Required work - Print the line where "20: (321, 60)" occurs and every line that follows it in the data below, ending with the last line, precisely as written.

Data records -
'''

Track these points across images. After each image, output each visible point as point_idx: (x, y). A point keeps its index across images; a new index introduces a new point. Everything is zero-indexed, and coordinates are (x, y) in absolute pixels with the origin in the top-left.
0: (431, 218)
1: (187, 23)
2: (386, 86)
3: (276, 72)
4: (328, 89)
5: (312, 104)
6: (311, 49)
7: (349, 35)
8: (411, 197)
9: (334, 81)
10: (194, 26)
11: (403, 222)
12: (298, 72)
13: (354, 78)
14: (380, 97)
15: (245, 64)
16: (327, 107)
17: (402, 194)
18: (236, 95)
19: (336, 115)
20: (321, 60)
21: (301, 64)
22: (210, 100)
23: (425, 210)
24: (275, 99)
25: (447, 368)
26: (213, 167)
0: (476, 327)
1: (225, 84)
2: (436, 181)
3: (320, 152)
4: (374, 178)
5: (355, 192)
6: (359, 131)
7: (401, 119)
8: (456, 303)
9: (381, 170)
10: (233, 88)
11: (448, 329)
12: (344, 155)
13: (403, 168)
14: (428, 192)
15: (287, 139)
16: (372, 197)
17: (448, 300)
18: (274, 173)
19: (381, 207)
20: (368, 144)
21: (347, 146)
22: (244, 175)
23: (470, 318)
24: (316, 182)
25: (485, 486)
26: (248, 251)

'''

Task solution -
20: (321, 60)
21: (301, 64)
22: (210, 100)
23: (425, 210)
24: (275, 99)
25: (447, 368)
26: (213, 167)
0: (476, 327)
1: (225, 84)
2: (436, 181)
3: (320, 152)
4: (374, 178)
5: (355, 192)
6: (359, 131)
7: (401, 119)
8: (456, 303)
9: (381, 170)
10: (233, 88)
11: (448, 329)
12: (344, 155)
13: (403, 168)
14: (428, 192)
15: (287, 139)
16: (372, 197)
17: (448, 300)
18: (274, 173)
19: (381, 207)
20: (368, 144)
21: (347, 146)
22: (244, 175)
23: (470, 318)
24: (316, 182)
25: (485, 486)
26: (248, 251)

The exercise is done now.